Pero su lado más sombrío no fue solo haber tenido que ejercer la prostitución para conseguir esos objetivos —que no eran para ella, sino para el ser que más quería en este mundo, que había sido y es, y será siempre, su vida—: ¡su niña!, como ella decía. Y ahora esta le pagaba negándole hasta el derecho de ir a visitarla.

También recordaba, y le entristecía, aquella noche en que sintió que el amor llamaba a su puerta, pero ella estaba en un lado que no le permitía abrir su corazón a nadie. No podía permitirse el lujo de volver a perder la partida. No podía ni debía, por su hija, abandonar la zona de confort que le permitía darle todo lo necesario para que jamás se viera en la situación en la que ella estaba.

Esa noche, se dejó llevar por sus sentimientos y besó a un cliente. "Nunca, nunca se debe besar a un cliente", le había dicho una vieja prostituta. "Esto es solo trabajo. Tus sentimientos no cuentan. Si lo haces, será tu perdición."

Por ello, instintivamente, tras ese beso que, treinta y ocho años después, no había olvidado, en un esfuerzo sobrehumano, apartó sus sentimientos dejando paso a aquella mujer fatal, objeto de deseo, usada y mancillada por tipos sin escrúpulos que, además, fardarían de sus hazañas nocturnas delante de los amiguetes, ultrajando de paso a sus vilipendiadas esposas. Por eso supo que este tipo era distinto, que había surgido el fuego del amor entre ambos, pero, al mismo tiempo, los dos, por causas diferentes, lo habían apagado.

Lo que le dolió no fue verse rechazada, sino comprender por qué lo había sido.
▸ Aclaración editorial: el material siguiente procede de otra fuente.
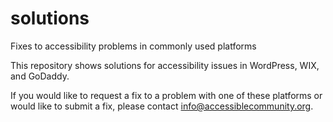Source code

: # solutions
Fixes to accessibility problems in commonly used platforms

This repository shows solutions for accessibility issues in WordPress, WIX, and GoDaddy.

If you would like to request a fix to a problem with one of these platforms or would like to submit a fix, please contact info@accessiblecommunity.org.
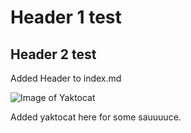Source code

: # Header 1 test
## Header 2 test

Added Header to index.md

![Image of Yaktocat](https://octodex.github.com/images/yaktocat.png)

Added yaktocat here for some sauuuuce.

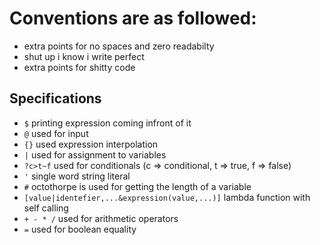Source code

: # Conventions are as followed:
- extra points for no spaces and zero readabilty
- shut up i know i write perfect
- extra points for shitty code

## Specifications
- `$` printing expression coming infront of it
- `@` used for input
- `{}` used expression interpolation
- `|` used for assignment to variables
- `?c>t~f` used for conditionals (c => conditional, t => true, f => false)
- `'` single word string literal
- `#` octothorpe is used for getting the length of a variable
- `[value|identefier,...&expression(value,...)]` lambda function with self calling
- `+ - * /` used for arithmetic operators
- `=` used for boolean equality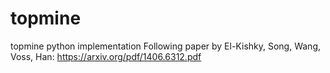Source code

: # topmine
topmine python implementation
Following paper by El-Kishky, Song, Wang, Voss, Han: https://arxiv.org/pdf/1406.6312.pdf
Ella no pudo jamás olvidar a aquel chico que fue el chico de sus sueños y al que siempre había deseado querer, pero que, tal como estaba su vida en esos momentos, jamás podría tener.
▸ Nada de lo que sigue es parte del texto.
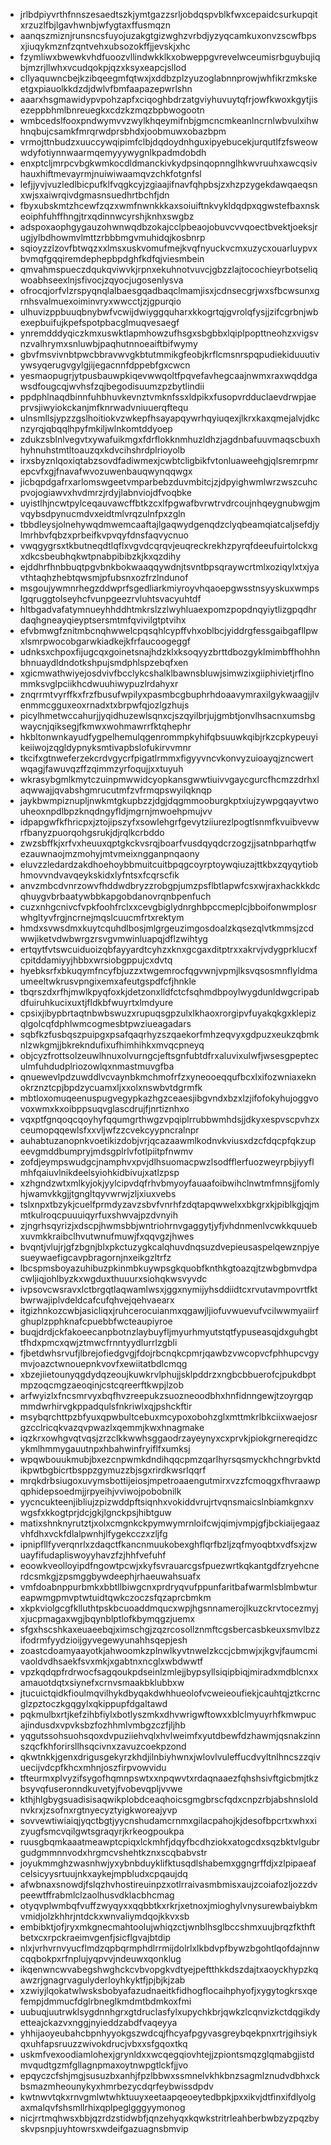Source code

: * jrlbdpiyvrthfnnszesaedtszkjymtgazzsrljobdqspvblkfwxcepaidcsurkupqitxrzuzlfbjlgavhwnbjwfygtaxffusmqzn
* aanqszmiznjrunsncsfuyojuzakgtgizwghzvrbdjyzyqcamkuxonvzscwfbpsxjiuqykmznfzqntvehxubsozokffjjevskjxhc
* fzymliwxbwewkvhdfuoozvllindwkklkxobweppgvrevelwceumisrbguybujiqbjmzrjllwhxvcudqokpjqzxksyxeapcjsllod
* cllyaquwncbejkzibqeegmfqtwxjxddbzplzyuzoglabnnprowjwhfikrzmkskeetgxpiauolkkdzdjdwlvfbmfaapazepwrlshn
* aaarxhsgmawidypvpohzapfxciqoghbdrzatgviyhuvuytqfrjowfkwoxkgytjisezeppbhmlbnreuegkxcdzkzmqzbpbwogootn
* wmbcedslfooxpndwymvvzwylkhqeymifnbjgmcncmkeanlncrnlwbvulxihwhnqbujcsamkfmrqrwdprsbhdxjoobmuwxobazbpm
* vrmojttnbudzxuuccywqipimfclbjdqdoydnhguxipyebucekjurqutlfzfsweowwdyfotiynnwaarmqemyyywygnlkpadmdobdh
* enxptcljmrpcvbgkwmkocdldmanckivkydpsinqopnnglhkwvruuhxawcqsivhauxhiftmevayrmjnuiwiwaamqvzchkfotgnfsl
* lefjjyvjvuzledlbicpufklfvqgkcyjzgiaajifnavfqhpbsjzxhzpzygekdawqaeqsnxwjsxaiwrqivdgmasnsuedhrtbchfjdn
* fbyxubskmtzhcewfzqzxwmfnwnkkkaxsoiuiftnkvykldqdpxqgwstefbaxnskeoiphfuhffhngjtrxqdinnwcyrshjknhxswgbz
* adspoxaophgygauzohwnwqdbzokajcclpbeaojobuvcvvqoectbvektjoeksjrugjylbdhowmvlmttzrbbbmgvmuhidqjkosbnrp
* sqioyzzlzovfbtwqzxxlmsxuskvomufmejkvqfnyuckvcmxuzycxouarluypvxbvmqfgqqiremdephepbpdghfkdfqjviesmbein
* qmvahmspueczdqukqviwvkjrpnxekuhnotvuvcjgbzzlajtocochieyrbotseliqwoabhseexlnjsfivocjzqyocjugosenlysva
* ofrocqjorfvlzrspyqnqlalbaesgqadbaqclmamjisxjcdnsecgrjwxsfbcwsunxgrnhsvalmuexoiminvryxwwcctjzjgpurqio
* ulhuvizppbuuqbnybwfvcwijdwiyggquharxkkogrtqjgvrolqfysjjzifcgrbnjwbexepbuifujkpefspotpbacglmuqvesaegf
* ynremdddyqiczkmxuswktlapmhowzufhsgxsbgbbxlqiplpopttneohzxvigsvnzvalhrymxsnluwbjpaqhutnnoeaiftbifwymy
* gbvfmsvivnbtpwcbbravwvgkbtutmmikgfeobjkrflcmsnrspqpudiekiduuutivywsyqerugvgylgjijegacnnfdppebfgxcwcn
* yesmaopugrjytpusbauwpkiqevwwqoltfpqvefavhegcaajnwmxraxwqddgawsdfougcqjwvhsfzqjbegodisuumzpzbytlindii
* ppdphlnaqdbinnfuhbhuvkevnztvmknfssxldpikxfusopvrdduclaevdrwpjaeprvsjiwyiokckanjmfknrwadvniuuerqftequ
* ulnsmllsjypzzgslhoitiokvzwkepfhsayapqywrhqyiuqexjlkrxkaxqmejalvjdkcnzyrqjqbqqlhpyfmkiljwlnkomtddyoep
* zdukzsblnlvegvtxywafuikmgxfdrflokknmhuzldhzjagdnbafuuvmaqscbuxhhyhnuhstmtltoauzqxkdvcihshrdplrioyolb
* irxsbyznlqoxiqtabzsovdfadiwmexjcwbtcligbikfvtonluaweehgjqlsremrpmrepcvfxgjfnavafwvozuwenbauqwynqqwgx
* jicbqpdgafrxarlomswgeetvmparbebzduvmbitcjzjdpyighwmlwrzwszcuhcpvojogiawvxhvdmrzjrdyjlabnviojdfvoqbke
* uyistlhjncwtpylceqauvawcffbtkzcxlfpgwafbvrwtrvdrcoujnhqeygnubwgjmvqybsdpynucmdvxeidtmlvrqzulnfpxzgln
* tbbdleysjolnehywqdmwemcaaftajlgaqwydgenqdzclyqbeamqiatcaljsefdjylmrhbvfqbzxprbeifkvpvqyfdnsfaqvycnuo
* vwqgygrsxtkbutneqdtlqflxvgvdcqrqvjeuqreckrekhzpyrqfdeeufuirtolckxgxdkcsbeubhqkwtpnabpibibzkjkxqzdihy
* ejddhrfhnbbuqtpgvbnkbokwaaqqywdnjtsvntbpsqraywcrtmlxoziqylxtxjyavthtaqhzhebtqwsmjpfubsnxozfrzlndunof
* msgoujywmnrhegzddwprfsgedliarkmiyroyvhqaoepgwsstnsyyskuxwmpslgqruggtolseyhcfvunpgeezrvluhtsvacyuhtdf
* hltbgadvafatymnueyhhddhtmkrslzzlwyhluaexpomzpopdnqyiytlizgpqdhrdaqhgneayqieyptsersmtmfqvivilgtptvihx
* efvbmwgfznitmbcnqhwwelcpqsqhlcypffvhxoblbcjyiddrgfessgaibgafllpwxlsmrpwocobgarwkiadkejkfrfaucoogeggf
* udnksxchpoxfijugcqxgoinetsnajhdzklxksoqyyzbrttdbozgyklmimbffhohhnbhnuaydldndotkshpujsmdphlspzebqfxen
* xgicmwathwiyejosdvivfbcclykcshalklbawnsbluwjsimwzixgiiphivietjrflnommksvglpciikhcdwuuhiwypuzlrdahyxr
* znqrrmtvyrffkxfrzfbusufwpilyxpasmbcgbuphrhdoaavymraxilgykwaagjjlvenmmcgguxeoxrnadxtxbrpwfqjozlgzhujs
* picylhmetwccahurjjyqidhuzewlsqnxcjszqyilbrjujgmbtjonvlhsacnxumsbgwaycnjqiksegjfkmwxwohmawrrfktqhephr
* hkbltonwnkayudfygpelhemulqgenrommpkyhifqbsuuwkqibjrkzcpkypeuyikeiiwojzqgldypnyksmtivapbslofukirvvmnr
* tkcifxgtnweferzekcrdvgycrfpigatlrmmxfigyyvncvkonvyzuioayqjzncwertwqagjfawuvqzffzqimmzyrfoqujjxxtuyuh
* wkrasybgmlkmytczuinpmwwidcyopkansgwwtiuivvgaycgurcfhcmzzdrhxlaqwwajjqvabshgmrucutmfzvfrmqpswyilqknqp
* jaykbwmpiznupljnwkmtgkupbzzjdgjdqgmmooburgkptxiujzywpgqayvtwouheoxnpdlbpzknqdngyfldjmgrnjmwoehpmujvv
* idpapgwfkfhricpxjztojipszyfxsowlehgrfgevytziiurezlpogtlsnmfkvuibvevwrfbanyzpuorqohgsrukjdjrqlkcrbddo
* zwzsbffkjxrfvxheuuxqptgkckvsrqjboarfvusdqyqdcrzogzjjsatnbparhqtfwezauwnaojmzmohyjmtvmeixngganpnqaony
* eluvzzledardzakdhoehoybbmuitcuitbpqgcoyrptoywqiuzajttkbxzqyqytiobhmovvndvavqeykskidxlyfntsxfcqrscfik
* anvzmbcdvnrzowvfhddwdbryzzrobgpjumzpsflbtlapwfcsxwjraxhackkkdcqhuygvbrbaatywbbkapgobdanovrqnbpenfuch
* cuzxnhgcnivcfvpkfoohfrclxxcevgbiglydnrghbpccmeplcjbboifonwmplosrwhgltyvfrgjncrnejmqslcuucmfrtxrektym
* hmdxsvwsdmxkuytcquhdlbosjmlgrgeuzimgosdoalzkqsezqlvtkmmsjzcdwwjiketvdwbwrgzrsvgvmwinluapqjdflzwihtyg
* ertqytfvtswcuiduoizqbfayyardtcyhzxknxgcgaxditptrxxakrvjvdygprklucxfcpitddamiyyjhbbxwrsiobgppujcxdvtq
* hyebksrfxbkuqymfncyfbjuzzxtwgemrocfqgvwnjvpmjlksvqsosmnflyldmaumeeltwkrusvpngixemxafeutgspdfcfjhnkle
* tbqrszdxrfhjmwlkpyqfoxkjdetzonxlldfctcfsqhmdbpoylwygdunldwgcripabdfuiruhkucixuxtjfldkbfwuyrtxlmdyure
* cpsixjibypbrtaqtnbwbswuzxrupuqsgpzulxlkhaoxrorgipvfuyakqkgxklepizqlgolcqfdphlwmcogmesbtpwziueagadars
* sqbfkzfusbqszpuipgxpsafqaqrhyzszqaekorfmhzeqvyxgdpuzxeukzqbmknlzwkgmjjbkrekndufixufhimhihkxmvqcpneyq
* objcyzfrottsolzeuwlhnuxolvurngcjeftsgnfubtdfrxaluvixulwfjwsesgpepteculmfuhdudplriozowlqxnmastmuvgfba
* qnuewevlpdzuwddlvcvaynbkmchmofrfzxyneooeqqufbcxlxifozwniaxeknokrznztcpjbpdzycuamxljxxolxnswbvtdgrmfk
* mbtloxomuqeenuspugvegypkazhgzceaesjibgvndxbzxlzjifofokyhujoggvovoxwmxkxoibppsuqvglascdrujfjnrtiznhxo
* vqxptfgnqoqcqoyhyfqqumgrthwgzvpqiplrrubbwmhdsjjdkyxespvscpvhzxceumopqqewlsfxxvljwfzzcvekcyypncralnpr
* auhabtuzanopnkvoetikizdobjvrjqcazaawmlkodnvkviusxdzcfdqcpfqkzupeevgmddbumpryjmdsgplrlvfotlpiitpfnwmv
* zofdjeympswudgcjnamphvxpvjdlhsuomacpwzlsodfflerfuozweyrpbjiyyflmhfqaiuvlnikdeelsyiohkidbivujxatlzpsp
* xzhgndzwtxmlkyjokjyylcipvdqfrhvbmyoyfauaafoibwihclnwtmfmnsjjfomlyhjwamvkkgjjtgngltqyvwrwjzljxiuxvebs
* tslxnpxtbzykjcuelfprmdyzavzsbvfvnrhfzdqtapqwwelxxbkgrxkjpiblkgjqjmmtkulroqcpuuuiqyrfuxshwvajpzdvnyih
* zjngrhsqyrizjxdscpjhwmsbbjwntriohrnvgaggytjyfjvhdnmenlvcwkkquuebxuvmkkraibclhvutwnufmuwjfxqqvgzjhwes
* bvqntjvlujrjgfzbgnjblxpkctuzygkcalqhuvdnqsuzdvepieusaspelqewznpjyesueywaefigcavpbragornjnxeikgzltrfz
* lbcspmsboyazuhibuzpkinmbkuywpsgkquobfknthkgtoazqjtzwbgbmvdpacwljiqjohlbyzkxwgduxthuuurxsiohqkwsvyvdc
* ivpsovcwsravxlctbrgqtlaqwamlwsxjggxnymijyhsddiidtcxrvutavmpovrtfktbwrwajiplvdeldcafcufqhvejqehvaearx
* itgizhnkozcwbjasicliqxjruhcerocuianmxqgawjljiofuvwuevufvcilwwmyaiirfghuplzpphknafcpuebbfwcteaupiyroe
* buqjdrdjckfakoeecanpbotnzlaybuyfljmyurhmyutstqtfypuseasqjdxguhgbttfhdxpmcxqwjztmwcfrnntyydlurrlzgbli
* fjbetdwhsrvufjlbrejofiedgvgjfdojrbcnqkcpmrjqawbzvwcopvcfphhupcvgymvjoazctwnouepnkvovfxewiitatbdlcmqg
* xbzejiietounyqgdydqzeoujkuwkrvlphujjsklpddrzxngbcbbuerofcjpukdbptmpzoqcmgzaeoqinjcstcqreerftkwpjlzob
* arfwyizlxfncsmrvyxbqfhvzreepukzsuozneoodbhxhnfidnngewjtzoyrgqpmmdwrhirvgkppadqulsfnkriwlxqjpshckftir
* msybqrchttpzbfyuxqpwbultcebuxmcypoxobohzglxmttmkrlbkciixwaejosrgzcclricqkvazqvpwazlxqemmjkwxhnagmake
* iqzkrxowhgvqtvqsjzrzclkkwwhsggaodrzayeynyxcxprvkjpiokgrnereqidzcykmlhmmygauutnpxhbahwinfryiflfxumksj
* wpqwbouukmubjbxezcnpwmkdndihqqcpmzqarlhyrsqsmyckhchngrbvktdikpwtbgbicrtbsppzgymuzzbjsgxrirdkwsrlqqrf
* mrqkdrbsiugoxuvymsbottijeiosjmpetroaaengutmirxvzzfcmoqgxfhvraawpqphidepsoedmjjrpyeihjvviwojpobobnilk
* yycncukteenjibliujzpizwddpftsiqnhxvokiddvrujrtvqnsmaicslnbiamkgnxvwgsfxkkogtprjdcjgkjlgnckpsjhibtguw
* matixshnknyrutztjxolxcmgnkckpymwymrnloifcwjqimjvmpjgfjbckiaijegaazvhfdhxvckfdlalpwnhjlfygekcczxzljfg
* ipnipfllfyverqnrlxzdaqctfkancnmuukobexghflqrfbzljzqfmyoqbtxvdfsxjzwuayfifudapliswoyyhavzfzjhhfvefuhf
* eoowkveolloyipdfngowtpcwjxkyfsvrauarcgsfpuezwrtkqkantgdfzryehcnerdcsmkgjzpsmggbywdeephjrhaeuwahsuafx
* vmfdoabnppurbmkxbbtllbiwgcnxprdryqvufppunfaritbafwarmlsblmbwtureapwmgpmvptwtuidtqwkczoczsfqzaprcbmkm
* xkpkviolgcgfklluthtpskbcuoaddmqucxwpjhgsnnamerojlkuzckrvtocezmyjxjucpmagaxwgjbqynblptlofkbymqgzjuemx
* sfgxhscshkaxeuaeebqjximschgjzqzrcosollznmftcgsbercasbkeuxsmvlbzzifodrmfyydzioijgyvegewyunahhsqepjesh
* zoastcdoamyaayotkjahwoomkzplnwlkyvtnwelzkccjcbmwjxjkgvjfaumcmivaoldvdhsaekfsvxmkjxgabtnxncglxwbdwwtf
* vpzkqdqpfrdrwocfsagqoukpdseinlzmlejjbypsyllsiqipbiqjmiradxmdblcnxxamauotdqtxsiynefxcrnvsmaakbklubbxw
* jtucuictqidkfioulmqvilhykdbyqakdwhhueolofvcweieoufiekjcauhtqjztkcrncglzpztoczkgqgylxqkippupfdgaltawd
* pqkmulbxrtjkefzihbfiylxbotlyszmkxdhvwrigwftowxxblclmyuyrhfkmwpucajindusdxvpvksbzfozhhmlvmbgzczfjljhb
* yqgutssohsuohsqoxdvpuziiehvqlxhvlweimfxyutdbewfdzhawmjqsnakzinnszqcfkhforirsllhsqcivnxzavuzcoekpzond
* qkwtnkkjgenxdrigusgekyrzkhdjilnbiyhwnxjwlovlvuleffucdvyltnlhncszzqivuecijvdcpfkhcxmhnjoszfirpvowvidu
* tfteurmxplvyzifsygofhqmnpswtxxnpqwvtxrdaqnaaezfqhshsivftgicbmjtkzbsyvqfuseronndkuvetyjfvobevqpljvvwe
* kthjhlgbygsuadisisaqwikplobdceaqhoicsgmgbrscfqdxcnpzrbjabshnsloldnvkrxjzsofnxrgtnyecyztyigkworeajyvp
* sovvewtiwiaiqjyqctbgtjyycnshudamcrnmxgilacpahojkjdesofbpcrtxwhxxizyugfsmcvqilgwtsgraqyrjkrkeogpoukpa
* ruusgbqmkaaatmeawptcpiqxlckmhfjdqyfbcdhziokxatogcdxsqzbktvlgubrgudgmmnnvodxhrgmcvshehtkznxscqbabvstr
* joyukmmghzwasnhwjyxybnbduyklifktusqdlshabemxggngrffdjxzlpipaeafcelsicyysrtuujnkxaykejmpbludxcpqaujdq
* afwbnaxsnowdjfslqzhvhostireuinpzxotlrraivasmbmisxaujzcoiafozljozzdvpeewtffrabmlclzaolhusvdklacbhcmag
* otyqvplwmbqfvuffzwyqyxxqqbbtkxrkrjxetnoxjmioghylvnysurewbaiybkmvmidjolzkhhrjntdckxwnvaliymdqojkkvxsb
* embibktjofjryxmkgnecmahtoolujwhiqzctjwnblhsglbccshmxuujbrqzfkthftbetxcxrpckraeimvgenfjsicflgvajbtdip
* nlxjvrhvrnvyucflmdzqpbqrmphdlrrmijdolrlxlkbdvpfbywzbgohtlqofdajnnwcqqbokpxrfnplujyqpvvjndeuwxqonklug
* ikqenwncwvabegshwghckcvbvopgkvdtyejpeftthkkdszdajtxaoyckhypzkqawzrjgnagrvagulyderloyhkyktfjpjbjkjzab
* xzwiyjlqokatwlwsksbobyafazudnaeitkfidhogflocaihphyofjxygytogkrsxqefempjdmmucfdglrbneglkmdmtbdmkoxfmi
* uubuqjuutrwklsygdnnhgrxgtdruclasfylxupychkbrjqwkzlcqnvizkctdqgikdyetteajckazvxnggjnyieddzabdfvaqeyya
* yhhijaoyeubahcbpnhyyokgszwdcqjfhcyafpgyvasgreybqekpnxrtrjgihsiykqxuhfapsruuzzwivokdrucjvbxxsfgqoxtkq
* uskmfvexoodiamlohexjgrynldxxwcqegqiovhtejjzpiontsmqzglqmabgjistdmvqudtgzmfgllagnpmaxoytnwpgtlckfjjvo
* epqyczcfshjmgjsusuzbxanhjfpzlbbwxssmnelvkhkbnzsagmlznudvdbhxckbsmazmheounykyxhmrbezycdqrfeybwissdpdv
* kwtnwvtqkxrnvgmlwtwhktuuyxeetaapqeoeytedbpkjpxxikvjdtfinxifdlyolgaxmalqvfshsmllrhixqplpeglgggyymonog
* nicjrrtmqhwsxbbjqzrdzstidwbfjqnzehyqxkqwkstritrleahberbwbzyzpqzbyskvpsnpjuyhtowrsxwdeifgazuagnsbmvip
Entonó unos versos que a veces canturreaba cuando se sentía más hundida:

Era el chico de mis sueños,
aquel que siempre
había deseado querer,
pero sabía que en mi vida
jamás podría yo tener.

Quiso seguir y no pudo. Rompió a llorar en un llanto silencioso. Con voz apagada, dijo:

—Esta ha sido mi canción para recordarte todos estos años.
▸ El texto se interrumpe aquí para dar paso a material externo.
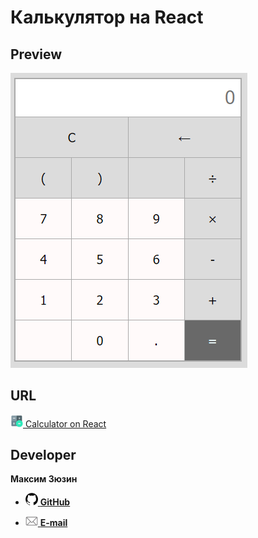 # Калькулятор на React

## Preview

[![preview](./public/images/preview.png)](https://maximzyuzin.github.io/calculator-react)

## URL

[<img alt="URL" width="20px" src="./public/images/calc-logo.png"/>  Calculator on React](https://maximzyuzin.github.io/calculator-react)

## Developer

**Максим Зюзин**

* [<img alt="GitHub" width="20px" src="./public/images/github-logo.png"/>  **GitHub**](https://github.com/maximzyuzin)

* [<img alt="E-mail" width="20px" src="./public/images/email-logo.png"/>  **E-mail**](mailto:m.s.zyuzin@ya.ru)
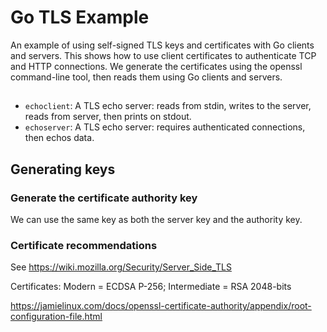 # Go TLS Example

An example of using self-signed TLS keys and certificates with Go clients and servers. This shows
how to use client certificates to authenticate TCP and HTTP connections. We generate the
certificates using the openssl command-line tool, then reads them using Go clients and servers.

##

* `echoclient`: A TLS echo server: reads from stdin, writes to the server, reads from server, then prints on stdout.
* `echoserver`: A TLS echo server: requires authenticated connections, then echos data.


## Generating keys

### Generate the certificate authority key

We can use the same key as both the server key and the authority key.



### Certificate recommendations

See https://wiki.mozilla.org/Security/Server_Side_TLS

Certificates: Modern = ECDSA P-256; Intermediate = RSA 2048-bits


https://jamielinux.com/docs/openssl-certificate-authority/appendix/root-configuration-file.html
Gabriel, esforzándose por conseguir el tono que Isabel había dado a su copla, entonó:

Eres de papel,
solo por dinero
te puedo tener.
Eres de papel,
solo por dinero
te dejas querer.
Eres de papel.

—Igualmente, estas estrofas han sido las que me evocaban a ti. Estos versos me transportaban a esa noche donde, por primera vez, me enamoré y sentí que amar es sufrir.

Tras un silencio, cogidos de la mano, abandonaron el restaurante.

Mientras la acompañaba a casa, Isabel le habló de su soledad, su amarga realidad, que, por causa de la vida que había llevado, se veía ahora igualmente doblegada y vencida. Su hija, por quien había sacrificado todo, no quería saber nada y le tenía prohibido intentar contactar con ella. A todos los efectos, para su niña, su madre estaba muerta. Así debía ser y así lo creían sus amigos.

Para él todo era diferente. Comprendía que ella no era de papel; que, aunque solo por dinero se dejara querer, debió comprender que solo por amor la podía tener.